### ЗАДАНИЕ 1
Воспроизведите текст о школьном трудовом обучении целиком, без единого изменения.

### ТЕКСТ

▬▬▬

Анатолий КОРОЛЁВ, прозаик, доцент Литературного института им. Горького:

Не уверен, что мои ответы на вопросы будут полновесными, слишком внезапный ракурс… и всё же попробую собраться с мыслями. Не скрою, тема труда была для меня дискредитирована уже в советской школе. Внезапно, перед моим окончанием, по всей стране была увеличена продолжительность школьного обучения на год. Этот бессмысленный одиннадцатый год был лишён всякой образовательной прочности, и мы били баклуши под лозунгом подготовки к трудовой жизни.
Реально прежние старшие классы съёжились до размеров одного выпускного, где мы все готовились поступать в институты и практику на телефонном заводе (шеф школы) считали полным абсурдом. Между тем, нам силой были навязаны дурные квалификации и в итоге мы все получили специальности самого низшего разряда, какие присваиваются автоматически любому оболтусу с улицы, который бы пришёл на завод.

▬▬▬

### ЗАПИСИ ДАННЫХ
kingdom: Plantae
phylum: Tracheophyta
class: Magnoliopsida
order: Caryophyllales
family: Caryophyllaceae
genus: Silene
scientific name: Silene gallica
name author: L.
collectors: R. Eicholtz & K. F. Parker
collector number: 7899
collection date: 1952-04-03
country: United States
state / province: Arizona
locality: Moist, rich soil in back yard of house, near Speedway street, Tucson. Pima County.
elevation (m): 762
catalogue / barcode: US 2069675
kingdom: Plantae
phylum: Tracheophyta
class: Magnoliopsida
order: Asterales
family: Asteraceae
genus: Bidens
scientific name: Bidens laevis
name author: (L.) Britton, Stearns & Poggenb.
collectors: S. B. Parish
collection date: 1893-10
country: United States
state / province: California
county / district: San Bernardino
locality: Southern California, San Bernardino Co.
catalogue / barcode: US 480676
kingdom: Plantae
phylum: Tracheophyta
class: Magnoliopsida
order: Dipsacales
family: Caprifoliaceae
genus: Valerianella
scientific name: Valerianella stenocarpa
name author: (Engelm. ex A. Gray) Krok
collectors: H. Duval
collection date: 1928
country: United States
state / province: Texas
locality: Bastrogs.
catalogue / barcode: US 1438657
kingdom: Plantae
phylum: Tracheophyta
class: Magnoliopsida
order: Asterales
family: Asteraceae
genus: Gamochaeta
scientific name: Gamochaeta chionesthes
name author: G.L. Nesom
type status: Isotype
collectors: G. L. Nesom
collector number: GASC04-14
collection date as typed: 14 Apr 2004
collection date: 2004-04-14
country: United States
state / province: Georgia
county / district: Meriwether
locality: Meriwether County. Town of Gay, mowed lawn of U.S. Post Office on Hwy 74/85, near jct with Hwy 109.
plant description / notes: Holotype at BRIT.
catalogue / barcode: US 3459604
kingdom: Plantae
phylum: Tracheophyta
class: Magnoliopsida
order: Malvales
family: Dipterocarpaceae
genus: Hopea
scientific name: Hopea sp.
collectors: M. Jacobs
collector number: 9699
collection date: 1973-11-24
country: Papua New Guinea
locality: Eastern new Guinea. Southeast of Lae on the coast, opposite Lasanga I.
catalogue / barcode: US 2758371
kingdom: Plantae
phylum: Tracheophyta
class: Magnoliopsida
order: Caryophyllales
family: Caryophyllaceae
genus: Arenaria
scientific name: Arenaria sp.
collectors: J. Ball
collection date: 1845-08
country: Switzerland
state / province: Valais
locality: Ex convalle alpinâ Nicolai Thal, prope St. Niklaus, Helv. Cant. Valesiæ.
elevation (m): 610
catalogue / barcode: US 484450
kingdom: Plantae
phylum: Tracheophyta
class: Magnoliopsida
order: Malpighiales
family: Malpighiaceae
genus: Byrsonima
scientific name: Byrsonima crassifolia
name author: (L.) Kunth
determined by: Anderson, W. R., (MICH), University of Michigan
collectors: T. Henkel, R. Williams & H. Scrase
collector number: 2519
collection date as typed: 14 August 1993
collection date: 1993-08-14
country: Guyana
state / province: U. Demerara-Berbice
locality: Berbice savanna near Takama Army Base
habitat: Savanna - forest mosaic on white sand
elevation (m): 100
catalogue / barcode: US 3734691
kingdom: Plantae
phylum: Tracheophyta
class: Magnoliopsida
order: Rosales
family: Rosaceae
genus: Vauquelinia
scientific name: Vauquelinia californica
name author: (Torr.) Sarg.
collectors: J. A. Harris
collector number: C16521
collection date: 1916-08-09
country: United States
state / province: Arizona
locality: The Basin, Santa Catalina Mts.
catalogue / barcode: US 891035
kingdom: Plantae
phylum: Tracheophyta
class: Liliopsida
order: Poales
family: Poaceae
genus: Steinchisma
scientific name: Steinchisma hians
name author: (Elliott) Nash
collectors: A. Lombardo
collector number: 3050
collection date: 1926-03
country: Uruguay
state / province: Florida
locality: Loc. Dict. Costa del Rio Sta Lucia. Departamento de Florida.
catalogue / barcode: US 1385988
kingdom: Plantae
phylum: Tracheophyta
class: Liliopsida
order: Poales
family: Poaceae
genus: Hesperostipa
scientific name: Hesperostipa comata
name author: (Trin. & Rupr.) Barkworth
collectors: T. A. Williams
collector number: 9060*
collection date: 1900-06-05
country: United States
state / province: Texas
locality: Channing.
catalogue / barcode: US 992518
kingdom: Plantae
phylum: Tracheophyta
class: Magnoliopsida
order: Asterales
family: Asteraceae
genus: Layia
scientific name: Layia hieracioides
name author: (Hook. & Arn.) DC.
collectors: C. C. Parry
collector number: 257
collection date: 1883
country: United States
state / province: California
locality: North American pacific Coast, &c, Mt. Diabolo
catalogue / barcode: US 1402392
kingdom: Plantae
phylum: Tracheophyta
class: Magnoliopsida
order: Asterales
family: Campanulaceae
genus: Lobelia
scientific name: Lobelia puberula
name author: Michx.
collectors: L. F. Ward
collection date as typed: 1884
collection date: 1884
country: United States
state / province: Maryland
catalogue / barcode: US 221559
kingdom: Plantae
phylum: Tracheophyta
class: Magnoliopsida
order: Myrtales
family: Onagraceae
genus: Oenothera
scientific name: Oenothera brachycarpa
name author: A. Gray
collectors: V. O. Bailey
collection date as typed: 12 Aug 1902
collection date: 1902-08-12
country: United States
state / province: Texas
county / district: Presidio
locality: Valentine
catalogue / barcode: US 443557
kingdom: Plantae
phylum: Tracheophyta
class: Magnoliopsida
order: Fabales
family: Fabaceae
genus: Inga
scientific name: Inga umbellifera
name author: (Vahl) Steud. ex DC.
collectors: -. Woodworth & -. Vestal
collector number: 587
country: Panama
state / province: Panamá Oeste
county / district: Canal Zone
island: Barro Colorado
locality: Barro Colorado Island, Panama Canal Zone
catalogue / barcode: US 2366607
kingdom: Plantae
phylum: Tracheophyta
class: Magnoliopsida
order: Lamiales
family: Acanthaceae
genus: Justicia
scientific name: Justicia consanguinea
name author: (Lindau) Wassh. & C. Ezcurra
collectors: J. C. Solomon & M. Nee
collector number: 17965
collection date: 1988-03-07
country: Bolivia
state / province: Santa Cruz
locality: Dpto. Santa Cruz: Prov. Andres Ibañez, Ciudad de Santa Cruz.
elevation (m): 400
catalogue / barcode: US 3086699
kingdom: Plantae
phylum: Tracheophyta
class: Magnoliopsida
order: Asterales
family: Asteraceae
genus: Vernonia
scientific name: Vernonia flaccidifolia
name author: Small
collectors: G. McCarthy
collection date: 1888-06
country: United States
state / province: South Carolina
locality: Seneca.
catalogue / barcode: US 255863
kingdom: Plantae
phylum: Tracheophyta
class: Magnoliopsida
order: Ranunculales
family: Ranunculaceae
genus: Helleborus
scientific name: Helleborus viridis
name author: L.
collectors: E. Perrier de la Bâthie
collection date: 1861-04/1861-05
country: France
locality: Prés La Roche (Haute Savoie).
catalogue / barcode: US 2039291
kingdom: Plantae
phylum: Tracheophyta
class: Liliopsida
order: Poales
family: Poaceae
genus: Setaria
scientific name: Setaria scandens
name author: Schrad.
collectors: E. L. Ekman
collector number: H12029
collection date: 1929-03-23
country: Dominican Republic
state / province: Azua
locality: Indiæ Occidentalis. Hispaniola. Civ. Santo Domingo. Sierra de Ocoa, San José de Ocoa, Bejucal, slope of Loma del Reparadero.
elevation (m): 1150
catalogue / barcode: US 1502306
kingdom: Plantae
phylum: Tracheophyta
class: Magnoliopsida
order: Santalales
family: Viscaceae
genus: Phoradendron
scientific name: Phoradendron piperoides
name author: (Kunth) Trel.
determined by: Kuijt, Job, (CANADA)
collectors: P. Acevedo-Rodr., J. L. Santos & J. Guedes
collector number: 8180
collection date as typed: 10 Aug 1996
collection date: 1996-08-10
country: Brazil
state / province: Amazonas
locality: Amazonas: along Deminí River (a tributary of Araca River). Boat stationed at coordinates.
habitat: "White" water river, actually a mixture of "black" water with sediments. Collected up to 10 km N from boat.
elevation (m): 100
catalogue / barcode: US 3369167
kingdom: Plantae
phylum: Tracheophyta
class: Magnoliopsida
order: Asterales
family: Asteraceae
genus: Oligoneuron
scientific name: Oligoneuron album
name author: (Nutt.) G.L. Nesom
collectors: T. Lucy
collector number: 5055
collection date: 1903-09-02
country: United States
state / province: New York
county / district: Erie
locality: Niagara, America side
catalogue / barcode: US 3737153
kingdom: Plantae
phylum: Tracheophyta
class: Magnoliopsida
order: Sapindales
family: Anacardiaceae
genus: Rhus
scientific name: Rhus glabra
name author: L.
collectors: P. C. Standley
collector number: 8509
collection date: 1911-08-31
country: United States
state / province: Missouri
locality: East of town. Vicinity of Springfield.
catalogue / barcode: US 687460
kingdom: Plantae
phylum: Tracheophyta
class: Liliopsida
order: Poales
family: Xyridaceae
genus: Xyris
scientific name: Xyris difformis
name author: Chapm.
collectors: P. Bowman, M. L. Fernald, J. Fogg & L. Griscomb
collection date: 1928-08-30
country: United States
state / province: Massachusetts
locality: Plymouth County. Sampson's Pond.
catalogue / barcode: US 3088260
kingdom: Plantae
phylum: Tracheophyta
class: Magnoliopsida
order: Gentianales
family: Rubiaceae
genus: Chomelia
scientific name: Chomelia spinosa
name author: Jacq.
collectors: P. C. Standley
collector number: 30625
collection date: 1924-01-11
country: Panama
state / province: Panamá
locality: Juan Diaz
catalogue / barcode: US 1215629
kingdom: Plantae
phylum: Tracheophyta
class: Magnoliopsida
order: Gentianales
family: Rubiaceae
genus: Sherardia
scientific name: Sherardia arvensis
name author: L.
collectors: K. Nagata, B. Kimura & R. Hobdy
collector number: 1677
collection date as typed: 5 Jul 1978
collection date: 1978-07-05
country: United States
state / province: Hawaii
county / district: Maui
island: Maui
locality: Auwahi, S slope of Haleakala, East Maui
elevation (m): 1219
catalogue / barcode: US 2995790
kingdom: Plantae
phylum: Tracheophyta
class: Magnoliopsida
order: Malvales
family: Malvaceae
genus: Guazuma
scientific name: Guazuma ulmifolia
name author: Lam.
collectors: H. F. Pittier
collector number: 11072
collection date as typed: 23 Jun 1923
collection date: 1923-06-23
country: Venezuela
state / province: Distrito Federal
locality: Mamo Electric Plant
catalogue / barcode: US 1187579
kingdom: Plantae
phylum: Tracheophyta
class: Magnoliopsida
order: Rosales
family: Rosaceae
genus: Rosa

▬▬▬

### ЗАДАНИЕ 2
Измените записи с самого начала по строку с «family: Caprifoliaceae» включительно: везде замените «locality» на «site», а всё остальное оставьте как есть. Выведите только эти строки.

### ПРАВИЛЬНЫЙ ОТВЕТ 1
Анатолий КОРОЛЁВ, прозаик, доцент Литературного института им. Горького:

Не уверен, что мои ответы на вопросы будут полновесными, слишком внезапный ракурс… и всё же попробую собраться с мыслями. Не скрою, тема труда была для меня дискредитирована уже в советской школе. Внезапно, перед моим окончанием, по всей стране была увеличена продолжительность школьного обучения на год. Этот бессмысленный одиннадцатый год был лишён всякой образовательной прочности, и мы били баклуши под лозунгом подготовки к трудовой жизни.
Реально прежние старшие классы съёжились до размеров одного выпускного, где мы все готовились поступать в институты и практику на телефонном заводе (шеф школы) считали полным абсурдом. Между тем, нам силой были навязаны дурные квалификации и в итоге мы все получили специальности самого низшего разряда, какие присваиваются автоматически любому оболтусу с улицы, который бы пришёл на завод.

### ПРАВИЛЬНЫЙ ОТВЕТ 2
kingdom: Plantae
phylum: Tracheophyta
class: Magnoliopsida
order: Caryophyllales
family: Caryophyllaceae
genus: Silene
scientific name: Silene gallica
name author: L.
collectors: R. Eicholtz & K. F. Parker
collector number: 7899
collection date: 1952-04-03
country: United States
state / province: Arizona
site: Moist, rich soil in back yard of house, near Speedway street, Tucson. Pima County.
elevation (m): 762
catalogue / barcode: US 2069675
kingdom: Plantae
phylum: Tracheophyta
class: Magnoliopsida
order: Asterales
family: Asteraceae
genus: Bidens
scientific name: Bidens laevis
name author: (L.) Britton, Stearns & Poggenb.
collectors: S. B. Parish
collection date: 1893-10
country: United States
state / province: California
county / district: San Bernardino
site: Southern California, San Bernardino Co.
catalogue / barcode: US 480676
kingdom: Plantae
phylum: Tracheophyta
class: Magnoliopsida
order: Dipsacales
family: Caprifoliaceae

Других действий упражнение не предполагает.